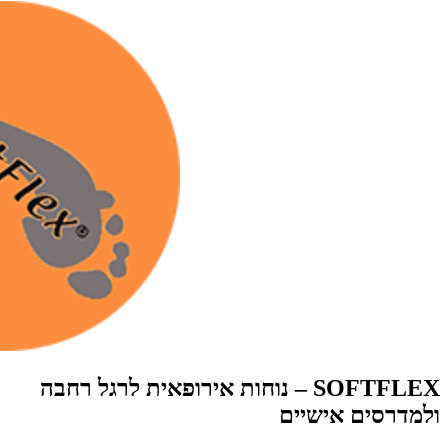
SOFTFLEX – נוחות אירופאית לרגל רחבה
ולמדרסים אישיים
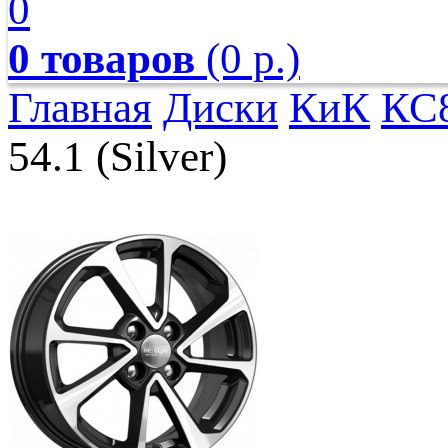
0
0 товаров
(0 р.)
Главная
Диски
КиК
КС
54.1 (Silver)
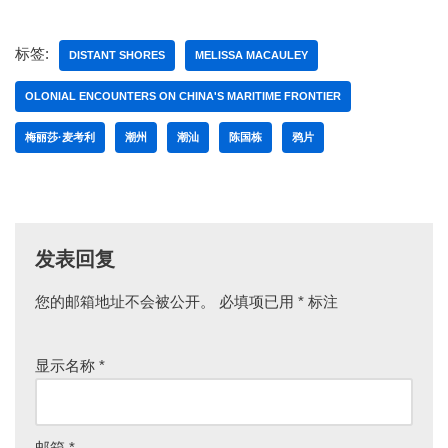
标签:
DISTANT SHORES
MELISSA MACAULEY
OLONIAL ENCOUNTERS ON CHINA'S MARITIME FRONTIER
梅丽莎·麦考利
潮州
潮汕
陈国栋
鸦片
发表回复
您的邮箱地址不会被公开。
必填项已用
*
标注
显示名称
*
邮箱
*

[Task statement]: Return every line above exactly, omitting images.

[Solution below]:
SOFTFLEX – נוחות אירופאית לרגל רחבה
ולמדרסים אישיים
0
0 товаров
(0 р.)
Главная
Диски
КиК
КС
54.1 (Silver)
标签:
DISTANT SHORES
MELISSA MACAULEY
OLONIAL ENCOUNTERS ON CHINA'S MARITIME FRONTIER
梅丽莎·麦考利
潮州
潮汕
陈国栋
鸦片
发表回复
您的邮箱地址不会被公开。
必填项已用
*
标注
显示名称
*
邮箱
*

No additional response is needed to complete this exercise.